Archive for June 27th, 2009

Michael Jackson’s Death Stuns World

Michael Jackson

Michael Jackson

Michael Jackson “King of Pop” stuns world, death at age 50.

After letting a couple of days go by, I had a chance to reflect on the June 25th shocking death of Michael Jackson.

This celebrity death has hit me harder then I thought it would. When I found out, I was just finishing up a video tribute to Farrah Fawcett who died earlier in the day. Although Farrah’s death was sad, you had time to mentally prepare for it, after all she had been in the media for a while and we all knew she was battling anal cancer.

At approximately 4:25 p.m. CST I went to Twitter to share my link to the new tribute video for Farrah, when all of a sudden the news started flooding in, when I saw the first link I thought to myself, thats a really sick way to advertise on Twitter, then the second, third…I quickly switched to my MSN home page, and there it was. The headline…”Michael Jackson dead at 50 due to cardiac arrest.”

▶ _Task item 1_
Answer these questions from the blog post about Michael Jackson's death:
(a) At what age did Michael Jackson die?
(b) What was the writer finishing when word of his death came?
(c) Which page did the writer switch to after seeing the links on Twitter?
▶ _Task item 2_
Return the part of the blog post about Michael Jackson's death that runs from "Archive for June" up to and including "death at age 50.", word for word.

(Data items)
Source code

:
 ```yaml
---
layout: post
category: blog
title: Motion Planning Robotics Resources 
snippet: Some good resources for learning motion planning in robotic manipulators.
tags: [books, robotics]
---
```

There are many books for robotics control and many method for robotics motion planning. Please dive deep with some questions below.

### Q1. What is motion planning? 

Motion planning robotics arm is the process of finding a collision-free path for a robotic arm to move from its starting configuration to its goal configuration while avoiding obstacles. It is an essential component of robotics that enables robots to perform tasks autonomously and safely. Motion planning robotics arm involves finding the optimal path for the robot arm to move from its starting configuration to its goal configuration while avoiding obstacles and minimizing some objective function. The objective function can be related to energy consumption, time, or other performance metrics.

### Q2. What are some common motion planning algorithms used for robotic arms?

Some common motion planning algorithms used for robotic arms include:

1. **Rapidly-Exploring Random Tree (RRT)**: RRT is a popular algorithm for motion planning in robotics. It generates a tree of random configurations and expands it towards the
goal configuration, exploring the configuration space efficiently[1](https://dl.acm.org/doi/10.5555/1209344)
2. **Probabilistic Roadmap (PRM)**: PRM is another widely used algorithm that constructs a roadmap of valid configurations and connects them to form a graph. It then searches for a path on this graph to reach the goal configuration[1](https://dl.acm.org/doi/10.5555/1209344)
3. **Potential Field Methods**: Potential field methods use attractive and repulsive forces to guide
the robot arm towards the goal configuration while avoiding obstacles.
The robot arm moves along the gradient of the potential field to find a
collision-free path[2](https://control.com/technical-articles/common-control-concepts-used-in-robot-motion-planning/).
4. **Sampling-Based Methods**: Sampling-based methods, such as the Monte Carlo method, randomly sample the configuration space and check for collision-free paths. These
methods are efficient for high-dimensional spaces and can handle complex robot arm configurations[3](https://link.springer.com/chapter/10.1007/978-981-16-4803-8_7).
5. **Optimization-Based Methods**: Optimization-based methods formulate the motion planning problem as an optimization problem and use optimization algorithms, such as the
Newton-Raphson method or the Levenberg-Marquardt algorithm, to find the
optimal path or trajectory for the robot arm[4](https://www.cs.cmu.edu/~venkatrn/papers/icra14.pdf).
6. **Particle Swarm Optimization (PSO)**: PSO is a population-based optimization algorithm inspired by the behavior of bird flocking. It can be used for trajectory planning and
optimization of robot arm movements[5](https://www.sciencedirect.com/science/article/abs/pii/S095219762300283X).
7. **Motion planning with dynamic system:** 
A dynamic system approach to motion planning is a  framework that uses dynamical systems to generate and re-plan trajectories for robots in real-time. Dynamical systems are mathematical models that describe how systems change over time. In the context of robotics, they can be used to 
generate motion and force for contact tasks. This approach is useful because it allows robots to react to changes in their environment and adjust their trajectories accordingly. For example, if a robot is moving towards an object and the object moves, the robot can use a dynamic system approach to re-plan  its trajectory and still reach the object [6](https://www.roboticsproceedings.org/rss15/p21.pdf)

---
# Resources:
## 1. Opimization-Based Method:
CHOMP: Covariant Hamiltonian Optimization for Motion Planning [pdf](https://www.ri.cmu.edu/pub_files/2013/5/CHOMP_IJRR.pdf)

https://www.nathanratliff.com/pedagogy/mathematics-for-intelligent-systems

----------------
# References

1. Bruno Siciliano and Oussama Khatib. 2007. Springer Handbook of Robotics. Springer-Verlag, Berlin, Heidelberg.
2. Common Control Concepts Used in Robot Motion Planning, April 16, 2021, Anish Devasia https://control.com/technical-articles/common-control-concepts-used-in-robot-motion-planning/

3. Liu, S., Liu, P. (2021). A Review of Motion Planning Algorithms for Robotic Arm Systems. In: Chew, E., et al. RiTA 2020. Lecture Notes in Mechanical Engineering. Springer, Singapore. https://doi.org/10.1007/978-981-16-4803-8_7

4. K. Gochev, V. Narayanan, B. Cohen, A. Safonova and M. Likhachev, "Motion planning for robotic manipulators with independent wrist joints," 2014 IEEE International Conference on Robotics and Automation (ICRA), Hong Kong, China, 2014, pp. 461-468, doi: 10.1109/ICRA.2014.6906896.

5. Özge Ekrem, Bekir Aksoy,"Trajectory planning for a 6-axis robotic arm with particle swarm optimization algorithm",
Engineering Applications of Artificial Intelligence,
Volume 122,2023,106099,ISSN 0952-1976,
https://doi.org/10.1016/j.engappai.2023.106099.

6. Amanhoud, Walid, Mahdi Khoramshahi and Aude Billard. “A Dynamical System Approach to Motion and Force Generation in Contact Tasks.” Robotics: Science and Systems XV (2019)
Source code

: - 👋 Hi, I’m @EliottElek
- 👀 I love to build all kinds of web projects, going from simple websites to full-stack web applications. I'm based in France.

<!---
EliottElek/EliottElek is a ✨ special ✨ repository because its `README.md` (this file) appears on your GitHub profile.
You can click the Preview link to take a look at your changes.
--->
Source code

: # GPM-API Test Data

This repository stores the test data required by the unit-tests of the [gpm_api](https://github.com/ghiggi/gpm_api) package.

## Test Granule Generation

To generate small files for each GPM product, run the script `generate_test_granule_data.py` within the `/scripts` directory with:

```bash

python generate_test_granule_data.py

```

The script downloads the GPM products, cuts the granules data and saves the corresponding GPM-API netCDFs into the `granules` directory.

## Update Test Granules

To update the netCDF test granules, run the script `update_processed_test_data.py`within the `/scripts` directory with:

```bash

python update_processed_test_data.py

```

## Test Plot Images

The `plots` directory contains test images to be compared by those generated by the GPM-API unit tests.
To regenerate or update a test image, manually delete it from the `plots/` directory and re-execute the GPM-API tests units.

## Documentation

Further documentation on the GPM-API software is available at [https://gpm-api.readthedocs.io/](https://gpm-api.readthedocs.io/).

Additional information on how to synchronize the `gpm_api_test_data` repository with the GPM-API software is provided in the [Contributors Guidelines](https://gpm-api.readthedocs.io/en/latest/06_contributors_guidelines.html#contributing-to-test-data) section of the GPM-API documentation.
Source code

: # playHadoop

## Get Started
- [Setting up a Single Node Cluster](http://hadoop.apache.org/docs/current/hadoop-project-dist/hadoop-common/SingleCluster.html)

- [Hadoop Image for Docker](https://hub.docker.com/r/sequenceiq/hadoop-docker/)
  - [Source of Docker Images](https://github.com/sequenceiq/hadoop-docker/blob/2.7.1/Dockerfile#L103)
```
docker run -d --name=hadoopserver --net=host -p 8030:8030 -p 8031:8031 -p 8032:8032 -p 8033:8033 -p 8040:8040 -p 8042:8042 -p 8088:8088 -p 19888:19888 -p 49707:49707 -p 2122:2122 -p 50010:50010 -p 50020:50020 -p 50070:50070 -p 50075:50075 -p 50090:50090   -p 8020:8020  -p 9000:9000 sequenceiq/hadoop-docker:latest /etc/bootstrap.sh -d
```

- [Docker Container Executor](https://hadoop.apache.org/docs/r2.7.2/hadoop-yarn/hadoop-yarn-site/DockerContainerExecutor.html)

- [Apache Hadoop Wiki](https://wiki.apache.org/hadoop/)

▶ _Written answer 1_
(a) 50
(b) A video tribute to Farrah Fawcett
(c) The MSN home page

▶ _Written answer 2_
Archive for June 27th, 2009

Michael Jackson’s Death Stuns World

Michael Jackson

Michael Jackson

Michael Jackson “King of Pop” stuns world, death at age 50.